The skyscraper is king in Tokyo, and with one of the highest population densities in the world it certainly makes sense. The phrase ‘bright lights, big city’ could have been made for Japan’s capital and the luxury hotels and restaurants occupying these immense constructions have taken full advantage; offering guests and diners alike an ideal viewpoint over that neon-lit skyline.
The Peninsula Hotel, celebrating its 10th anniversary this year, is no different. The 24th floor of this glitzy celebration of intense luxury is home to Peter at The Peninsula, a glamorous dining experience where the interior is just as exciting as the stunning views and international cuisine it serves up as a side.

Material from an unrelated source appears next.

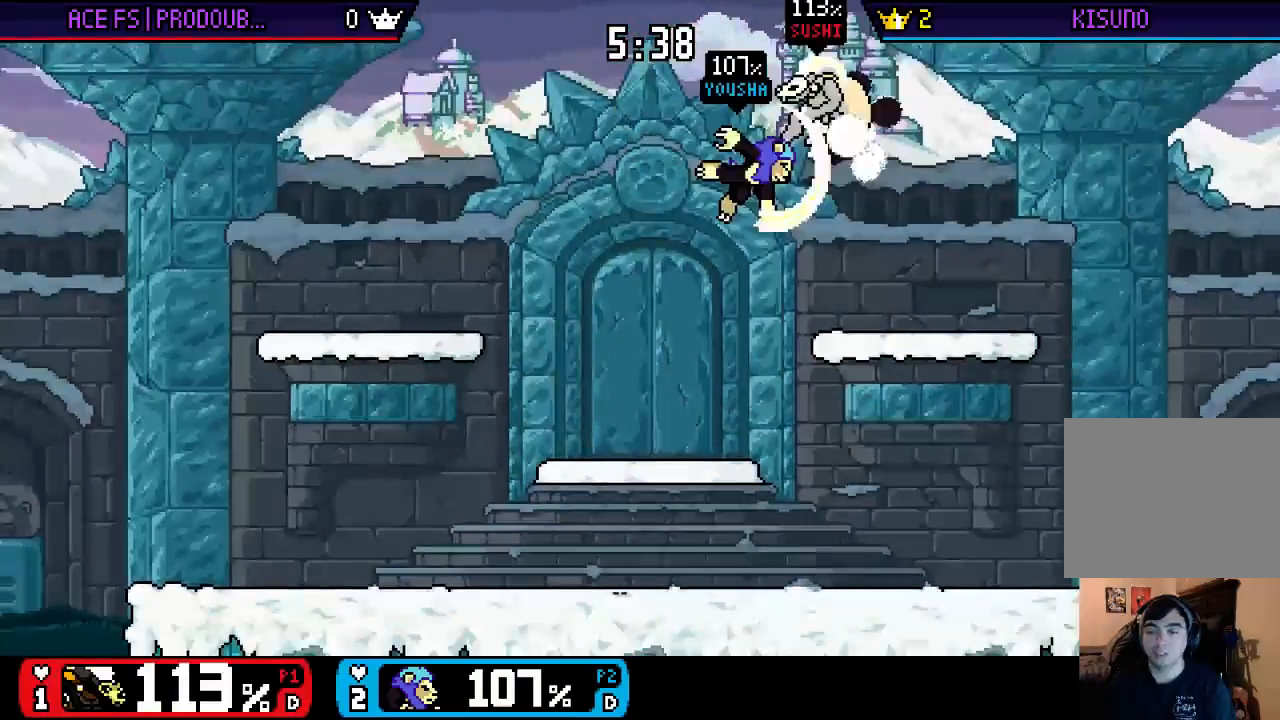
{"buttons": [], "left_stick": "left", "right_stick": "center", "events": [[217, "X", "up"], [383, "left_stick", "left"]]}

A grill restaurant which offers so much more, Peter takes the best Japanese produce and introduces it to the world, bringing in flavours of Perú, France, and Italy to recast traditional ingredients. Our culinary odyssey takes us through the entirety of Japan, from the northern-most island of Hokkaido with its raw salmon, delicately marinated then lightened with citrus, sea urchin and quail egg, to the Pacific coast with freshly-caught alfonsino paired with cavolo nero and a star anise espuma; then to the country’s southern-most island with the most popular meat in Japan cooked in two ways: pork loin and sausage, paired with caramelised apples and red wine jus. A distinctly European combination.
The centrepiece of Peter’s extravagant menu is that supreme Japanese speciality: wagyu beef. Offering different cuts and quality by weight, the highlight of the restaurant’s grill selection is the Kobe sirloin, resplendent with its impeccable marbling and that melt–in-the-mouth-without-losing-a-drop-of-richness flavour. A veritable Eden for meat eaters.
The backdrop to all this is one of high octane glamour and avant garde interiors created by renowned US and Canadian architecture and design team Yabu Pushelberg. Light and video installations dance across the walls, metallic trees fill the dining room, and semi-circular pods enclose private dining spaces. This futuristic setting could seem out of place in any other city but Tokyo. Here, more is definitely more and—if it can be interactive—even better.